Speech recognition is still an unsolved problem in AI. Humans transcribe speech substantially better than machines, particularly when the speech is noisy, accented or spoken in a natural, unaffected manner. Over the past half-century slow yet steady progress has been made in speech recognition punctuated with rare breakthroughs including the Hidden Markov Model in the 70s and, more recently, Deep Neural Networks.
In fact, the past few years have witnessed large strides in many machine learning problems including speech recognition and computer vision. This is mostly due to the resurgence of Deep Learning - a class of machine learning algorithms consisting of large neural networks with many layers. Two main drivers of progress in this field have been efficient computation at scale using GPUs and the ability to acquire or construct large labeled datasets. However, as these algorithms continue to scale up, new challenges arise. In particular capturing, annotating and efficiently accessing the data needed to train these algorithms is a resource intensive problem. Furthermore, as the dataset and model sizes continue to increase, efficiently training and evaluating these networks poses a challenge.

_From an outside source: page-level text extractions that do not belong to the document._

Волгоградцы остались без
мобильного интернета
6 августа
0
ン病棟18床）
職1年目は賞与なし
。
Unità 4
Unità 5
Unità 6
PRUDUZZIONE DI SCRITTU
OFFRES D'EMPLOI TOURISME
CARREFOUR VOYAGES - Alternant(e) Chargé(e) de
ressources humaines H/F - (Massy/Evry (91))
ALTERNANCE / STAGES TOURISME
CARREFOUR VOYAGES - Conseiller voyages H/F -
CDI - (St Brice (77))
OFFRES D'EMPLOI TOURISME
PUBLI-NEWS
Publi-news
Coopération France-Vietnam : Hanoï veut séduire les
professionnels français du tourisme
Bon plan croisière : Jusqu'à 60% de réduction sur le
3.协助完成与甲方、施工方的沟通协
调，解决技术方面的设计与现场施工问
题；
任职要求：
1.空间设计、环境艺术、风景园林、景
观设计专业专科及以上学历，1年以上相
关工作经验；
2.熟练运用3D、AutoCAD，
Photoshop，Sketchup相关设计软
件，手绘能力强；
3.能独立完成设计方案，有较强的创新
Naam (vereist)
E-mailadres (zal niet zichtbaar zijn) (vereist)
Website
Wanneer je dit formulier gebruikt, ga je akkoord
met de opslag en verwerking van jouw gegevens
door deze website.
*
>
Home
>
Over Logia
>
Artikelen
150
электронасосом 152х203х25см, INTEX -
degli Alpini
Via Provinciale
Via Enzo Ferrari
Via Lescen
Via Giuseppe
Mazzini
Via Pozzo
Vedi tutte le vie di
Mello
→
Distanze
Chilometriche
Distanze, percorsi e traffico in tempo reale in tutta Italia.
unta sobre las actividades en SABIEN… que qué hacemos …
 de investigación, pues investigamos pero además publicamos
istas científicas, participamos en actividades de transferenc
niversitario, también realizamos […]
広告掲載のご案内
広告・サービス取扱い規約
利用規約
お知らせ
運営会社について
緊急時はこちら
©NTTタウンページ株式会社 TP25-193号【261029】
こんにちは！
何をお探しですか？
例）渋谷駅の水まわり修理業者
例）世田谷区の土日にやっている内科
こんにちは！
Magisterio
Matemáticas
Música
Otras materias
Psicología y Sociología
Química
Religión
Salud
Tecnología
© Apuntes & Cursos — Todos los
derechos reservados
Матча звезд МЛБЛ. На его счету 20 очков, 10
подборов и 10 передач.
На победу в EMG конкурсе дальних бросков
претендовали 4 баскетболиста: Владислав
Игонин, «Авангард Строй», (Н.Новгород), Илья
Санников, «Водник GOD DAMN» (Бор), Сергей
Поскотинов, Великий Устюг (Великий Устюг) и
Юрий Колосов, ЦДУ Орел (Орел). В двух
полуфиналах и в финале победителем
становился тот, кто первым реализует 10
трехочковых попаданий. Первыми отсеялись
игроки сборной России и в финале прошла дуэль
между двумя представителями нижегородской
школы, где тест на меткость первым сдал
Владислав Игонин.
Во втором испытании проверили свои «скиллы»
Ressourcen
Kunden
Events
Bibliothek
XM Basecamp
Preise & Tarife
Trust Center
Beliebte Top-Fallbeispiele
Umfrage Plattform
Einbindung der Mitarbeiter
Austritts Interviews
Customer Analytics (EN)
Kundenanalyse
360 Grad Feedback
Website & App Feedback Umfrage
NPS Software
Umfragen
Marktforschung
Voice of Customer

In this presentation I will give an overview of the current state of speech recognition technology. I will also discuss the challenges we must overcome in order to make progress and eventually approach human level performance. This presentation will include a high-level introduction to Deep Learning in addition to reviewing some of the latest applications of it. I will focus on Deep Speech, a Deep Learning based speech recognition system built at Baidu Research's Silicon Valley AI lab, which has shown great potential for rapid progress in speech recognition.